Большой старый погост в трех верстах от села в старых дубах и кленах был таинственным и пугающим местом, особенно для детей, сюда они приходили лишь со старшими и держались непривычно скованно, без беготни и криков. Не одно поколение густищинцев нашло себе на этом клочке земли успокоение от трудов и страстей. Куда бы ни забросила судьба густищинца в поисках лучшей доли, умирать возвращался и тот, кому повезло, и тот, кто всю жизнь нищенствовал, и в этом была какая-то своя, особая, равняющая всех сила старого сельского погоста. А в шестнадцатом году, перед революцией, по завещанию, из Сибири привезли цинковый гроб какого-то золотопромышленника Фокина, ушедшего из Густищ двенадцатилетним сиротой, привезли и зарыли на густищинском погосте, а общество получило десять тысяч рублей. На этот капитал хотели построить школу, да не успели; даже старики сразу не смогли установить дальний корень этого золотопромышленника Семки Фокина, по батюшке Александровича, по невиданно щедрой отходной которого село даже в винную нужду и бесхлебицу справляло трехдневные поминки, а на бедном сельском погосте, густо утыканном простыми дубовыми крестами, появилась мраморная фигура ангела, скорбно приспустившего крылья над прахом золотопромышленника; этот горестный каменный ангел лишь подчеркивал тщету богатства и всего мирского.

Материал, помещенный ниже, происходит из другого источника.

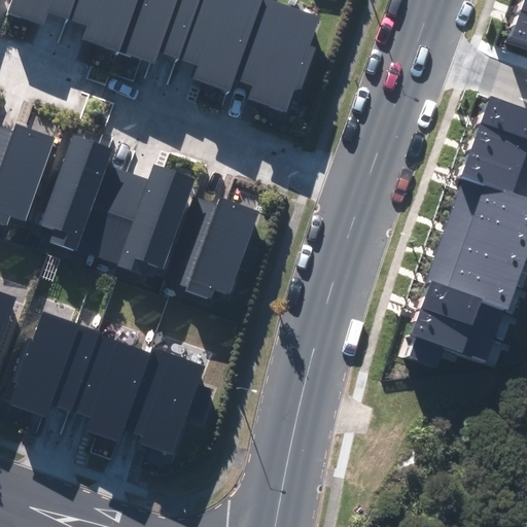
[(48,12),(71,20),(77,0),(12,0),(8,12),(44,25),(48,12)]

Пока Юрка с матерью и с семейством Куделина дошли до погоста, пока бабы повыли над могилой в голос, стараясь перекричать друг друга, а мужики приличествующе помолчали, затем степенно и с достоинством повспоминали покойника, солнце подкатилось повыше; Юрка развернул узелок и тут же рядом с могилой отца разложил хлеб, вареные яйца, нарезанное крупно старое сало, ототкнул литровую бутылку с самогоном. Племянникам он дал по куску хлеба и по яйцу и сказал, чтобы они съели это за вечный упокой своего деда, а крошки высыпали на могилку. Мать снова часто заморгала, перекрестилась, с удовольствием вытерла глаза.
— Дети, анделы божьи, грехов не нажили, злобь не накопили.
— Ладно, мать, ладно, анделы так анделы, это хорошо, — сказал Юрка насмешливо, и они выпили с зятем, оставив в стаканах на донышке вылить на могилу, дать понять покойнику о своей памяти и уважении к нему.
Тем временем в селе задуманное дело шло своим чередом; из Густищ в направлении Соловьиного лога выехал обоз из десяти подвод, на каждой сидело по два-три человека. У припавшей к земле избы Фомы Куделина обоз остановился; Захар, соскочив с первой подводы, пошел к мечущемуся, приседавшему на задние лапы от невыносимой злобы желто-бурому кобелю ростом в доброго теленка; точно уловив момент, когда кобель должен был прыгнуть на него, Захар слегка откачнулся, взвизгнул длинный кнут, опоясывая кобеля, и тотчас все переменилось. Кобель с рычанием отскочил в сторону, затем и совсем отбежал от избы к просевшему колодцу и неуверенно взвыл теперь оттуда; мужики, бросив лошадям сена, сгрудились перед избой, переговаривались. Захар подошел к двери, поддел небольшим ломиком пробой и выдернул его вместе с замком.
— Давай, мужики, за работу. Первым делом имущество сохранить в целости, выноси, что ни есть в избе, и складывай в кучу. Скот в сарае оставляй.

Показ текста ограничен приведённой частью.